Kaspersky Lab has linked a single group to a long-known campaign of cyberattacks that appears to be aimed at extorting corporate victims.

The Poseidon Group may have been active since 2001, according to an analysis of malware samples. The group's tools have been designed to function on systems set to English and Portuguese.

Victims are usually sent spear-phishing emails and malware hidden inside office documents. Once on a network, the hackers explore its topology in order to eventually steal intellectual property and commercial information.

"Then the attacker looks for all administrator accounts on both the local machine and the network," Kaspersky wrote in a post on Tuesday. "This technique allows them to map network resources and make lateral movements inside the network, landing in the perfect machine to match the attacker’s interest."

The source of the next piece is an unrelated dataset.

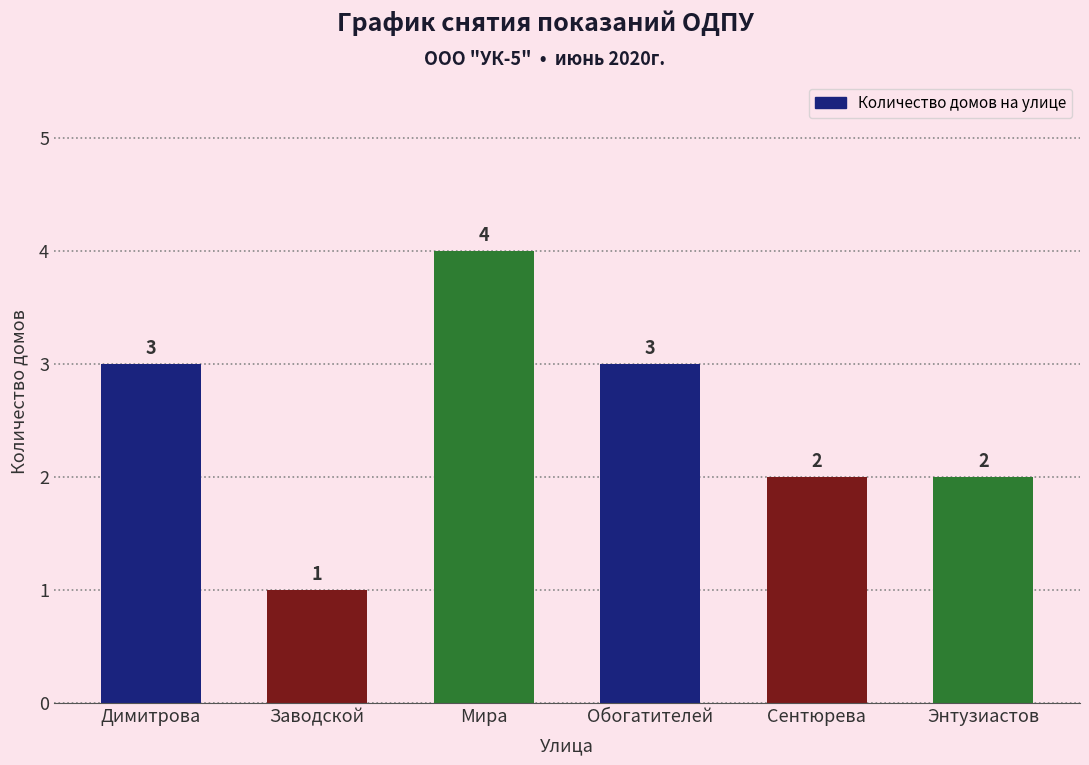

Which has a higher value, Обогатителей or Заводской?

Обогатителей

But the most interesting facet of Poseidon is that it doesn't just steal data.

"The information exfiltrated is then leveraged by a company front to blackmail victim companies into contracting the Poseidon Group as a security firm," Kaspersky wrote.

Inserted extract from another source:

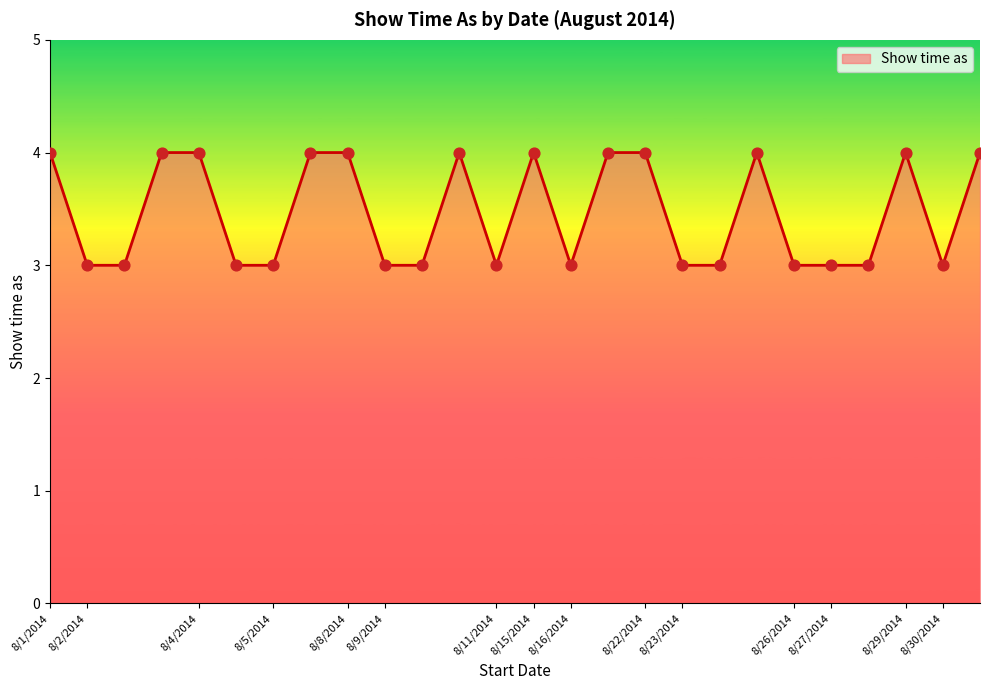

What is the greatest value displayed?

4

Even if a company is blackmailed into using Poseidon's alleged services, the group tries to maintain its malware on the affected company's system.

Kaspersky didn't provide a lot of detail about the ruse, but said that at least 35 companies have been affected in industries such as banking, government, telecommunications, manufacturing and energy, besides media and public relations firms.

Poseidon's attacks have been noticed before but never linked back to just one group, Kaspersky said. This is likely because the group frequently changes its infrastructure, such as command and control servers. It also signs malware with a variety of digital certificates with the names of rogue companies, Kaspersky said.

"By carefully collecting all the evidence and then reconstructing the attacker’s timeline, we found that it was actually a single group operating since at least 2005, and possible earlier, and still active on the market," the company wrote.

Kaspersky said it has reached out to companies that appear to have been infected and shared indicators of compromise, or technical information that points to an attack.